## YOUR INSTRUCTIONS
Rewrite the lines of the material from the one containing "Visit Our Media Page" through the one containing "Download Press Kit", inclusive, putting "Media Kit" in place of every "Press Kit" and changing nothing else.

== SOURCE RECORDS

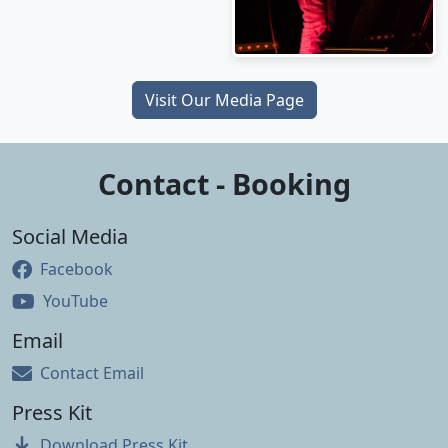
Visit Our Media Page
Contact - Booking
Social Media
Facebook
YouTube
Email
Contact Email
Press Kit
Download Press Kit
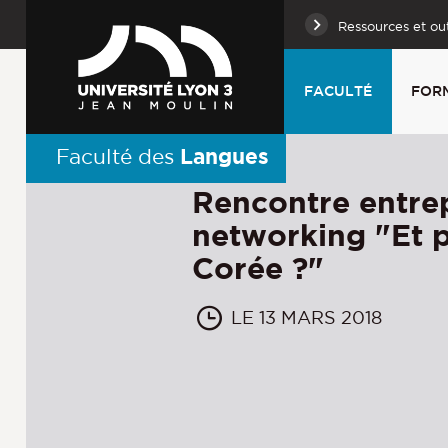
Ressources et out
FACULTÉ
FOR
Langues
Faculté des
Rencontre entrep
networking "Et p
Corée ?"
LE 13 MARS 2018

====
== SOURCE RECORDS

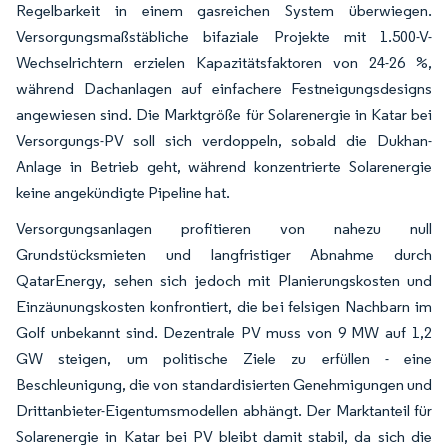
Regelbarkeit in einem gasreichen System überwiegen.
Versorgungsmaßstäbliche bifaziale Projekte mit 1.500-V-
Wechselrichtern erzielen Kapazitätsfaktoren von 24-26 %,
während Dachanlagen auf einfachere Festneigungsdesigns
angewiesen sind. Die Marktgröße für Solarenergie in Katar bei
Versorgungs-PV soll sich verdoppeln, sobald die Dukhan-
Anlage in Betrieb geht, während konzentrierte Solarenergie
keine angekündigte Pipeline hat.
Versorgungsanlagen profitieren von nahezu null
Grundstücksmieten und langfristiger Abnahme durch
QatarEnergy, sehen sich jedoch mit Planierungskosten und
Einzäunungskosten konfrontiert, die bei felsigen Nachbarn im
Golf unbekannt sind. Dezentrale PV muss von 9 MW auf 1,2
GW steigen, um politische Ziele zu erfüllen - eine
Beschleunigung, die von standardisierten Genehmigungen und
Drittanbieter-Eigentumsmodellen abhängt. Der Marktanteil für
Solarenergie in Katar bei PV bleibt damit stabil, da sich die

====

## ANSWER SPACE
Visit Our Media Page
Contact - Booking
Social Media
Facebook
YouTube
Email
Contact Email
Media Kit
Download Media Kit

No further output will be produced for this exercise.